Tuesday, March 29, 2022

 We started our March meeting with a presentation from 3 of our members;  Kat Madison, Lynda Lasich & Tracy Visher, on how they use embroidery in their quilts.  They shared some quilts using these techniques.

Ginny will begin offering fabric dying and painting classes again. Here are some class samples:

Show & Tell

Joan Dyer

Joan shared a quilt that she made using embroidery techniques.

"Cats 'n Dragons"
15" x 45"
Tracy Visher

Made for the SAQA Prism Exhibit

"K is for Katie"
21" x 25"
by Tracy Visher

This was for a challenge from a local quilt shop. You purchase a $10 bag of random "parts". With it you can make anything you want.
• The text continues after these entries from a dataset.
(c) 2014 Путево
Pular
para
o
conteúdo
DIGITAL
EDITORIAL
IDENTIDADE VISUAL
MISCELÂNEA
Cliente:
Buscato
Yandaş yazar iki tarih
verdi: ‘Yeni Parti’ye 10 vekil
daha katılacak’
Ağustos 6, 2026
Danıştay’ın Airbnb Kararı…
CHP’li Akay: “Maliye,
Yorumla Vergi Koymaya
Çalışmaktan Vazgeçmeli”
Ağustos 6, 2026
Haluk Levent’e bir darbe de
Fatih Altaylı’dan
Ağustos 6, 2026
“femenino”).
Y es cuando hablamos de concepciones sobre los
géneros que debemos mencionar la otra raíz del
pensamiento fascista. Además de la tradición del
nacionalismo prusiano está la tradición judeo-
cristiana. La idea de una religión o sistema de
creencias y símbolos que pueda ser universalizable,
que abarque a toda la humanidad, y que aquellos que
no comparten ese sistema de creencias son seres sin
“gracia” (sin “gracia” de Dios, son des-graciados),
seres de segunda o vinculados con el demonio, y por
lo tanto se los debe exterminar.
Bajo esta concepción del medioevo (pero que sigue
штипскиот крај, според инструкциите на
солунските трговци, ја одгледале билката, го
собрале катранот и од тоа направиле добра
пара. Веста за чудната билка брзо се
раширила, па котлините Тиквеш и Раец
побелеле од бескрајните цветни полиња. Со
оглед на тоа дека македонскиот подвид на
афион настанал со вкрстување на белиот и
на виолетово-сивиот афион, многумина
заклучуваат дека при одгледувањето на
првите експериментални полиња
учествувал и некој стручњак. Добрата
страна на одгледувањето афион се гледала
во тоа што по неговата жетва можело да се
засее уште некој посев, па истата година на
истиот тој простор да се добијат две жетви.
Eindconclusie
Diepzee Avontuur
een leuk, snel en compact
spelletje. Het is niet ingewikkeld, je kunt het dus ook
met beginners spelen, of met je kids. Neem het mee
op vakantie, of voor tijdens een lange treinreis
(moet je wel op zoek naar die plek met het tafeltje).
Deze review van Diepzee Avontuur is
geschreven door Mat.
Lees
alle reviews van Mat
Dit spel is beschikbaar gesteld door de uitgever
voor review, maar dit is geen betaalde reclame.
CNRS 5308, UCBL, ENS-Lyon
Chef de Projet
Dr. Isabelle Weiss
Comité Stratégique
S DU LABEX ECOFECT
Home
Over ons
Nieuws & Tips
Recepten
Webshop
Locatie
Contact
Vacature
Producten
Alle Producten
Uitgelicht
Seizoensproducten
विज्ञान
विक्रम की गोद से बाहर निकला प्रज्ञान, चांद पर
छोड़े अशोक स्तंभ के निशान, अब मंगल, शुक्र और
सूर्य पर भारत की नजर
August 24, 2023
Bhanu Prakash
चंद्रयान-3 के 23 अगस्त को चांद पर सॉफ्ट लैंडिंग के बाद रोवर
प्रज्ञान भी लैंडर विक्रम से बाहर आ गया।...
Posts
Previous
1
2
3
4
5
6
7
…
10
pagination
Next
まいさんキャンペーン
A purse, a pillow, a quilt, whatever. The only requirement is that you must use a minimum of 5 items from the bag and one of them must be an upholstery fabric. Tracy used every item in the bag except for fused T-cup. All she added of her own was the background and binding, her earring and she painted fabric for her face. 

"Power Hungry"
by Tracy Visher

Tracy was driven to create this after seeing the Ukranian invasion.

"The Year That Left a Hole in My Heart"
by trish Morris-Plise

"Madam Vice President"
by trish Morris-Plise

The first quilt was included in "Quarantine Quilts:  Creativity in the Midst of Chaos" by Sandra Sider and the second was juried into the 2022 Sacred Threads exhibit.

"Label Me Human"
23" x 30"
by Karle deProsse

Karle took a picture of her eyes for this piece.  The fabric & objects represent many of things in her life that make up who she is. She came across a school project for teen girls that had them collage their body/self-image from pictures cut out of magazines.  The concept intrigued Karle.  She went to the internet to find pictures to use for parts of her face with the concept that she desired it to be cartoonish. Karle used tea-dyed fabric, hand dyed fabric, commercial fabrics, handspun natural-dyed yarn, buttons & charms, felt, colored pencils, crayon rubbings.  Karle quoted "In life, if we are fortunate, we surround ourselves with the things that we love.  We label ourselves with these.  I have depicted that in this piece with as many things that came to mind as I had representative fabric or other objects.  I envisioned my image to be cartoonish, to portray humor in life."

Tuesday, March 1, 2022

 We were able to meet in person again for our February meeting.  We did a hybrid meeting;  some members were there in person and some joined us via zoom.  

Our very own Lynda Lasich gave us a lecture on what Quilt Show Judges look for.  It was very informative.

Show & Tell

"Box of Chocolates" by
Stephanie Bennett-Strauss

"Journal Quilt" by
Stephanie Bennett Strauss

"Tumbling Pots" by
Marie Brower

by Shelli Fried

"Cerulean Seascape"
by Lynn Tubbe
Close Up

This is Lynn's entry for SAQA's, "Prism Play" call for entries.  The concept is to display long & narrow quilts in the expanded colors of the prism.  Lynn got her color card and wanted to salute the ocean's majesty.  She used hand dyed and commercial cottons, cheesecloth and scrim.  She also painted netting and scrim.  Manipulating, shaping and stitching the scrim and cheesecloth into wave shapes proved to be a challenge.

by Jan Reed

by Jan Reed

Jan Reed shared a couple of quilts that were originally revealed via zoom.  She was finally able to share in person because they're back from the Houston show.

"Bloom in the Darkness"
by Kathryn Madison

Kat wanted to create a fantasy place with a story to include only original images of her doodled flowers, birds and bugs.  She used cotton, silk, organza, watercolor blocks, lumiere paint & oil pastels.  The stitching was done with cotton, poly, monofilament and metallic threads.  There's also hand embroidery floss, Kevlar and silk ribbon.  It's embellished with Szwarsvski crystals and beads. The quilt was created for a story:  It is midnight in the fantasy forest.  The rare bioluminescent Lunamore flowers open to the rays of the full monn, sending their intoxicating fragrance through the trees.  The nocturnal Pollen Birds and bugs flock to the feast.  As they feed, they spread iridescent pollen from flower to flower.  By sunrise the Lunamore flowers will be dark and closed and the birds and bugs will be gone.  She strongly does not recommend using oil pastels on art quilts.  Even when heat set three times, it flaked away as quilted, causing fine dust across the quilt front.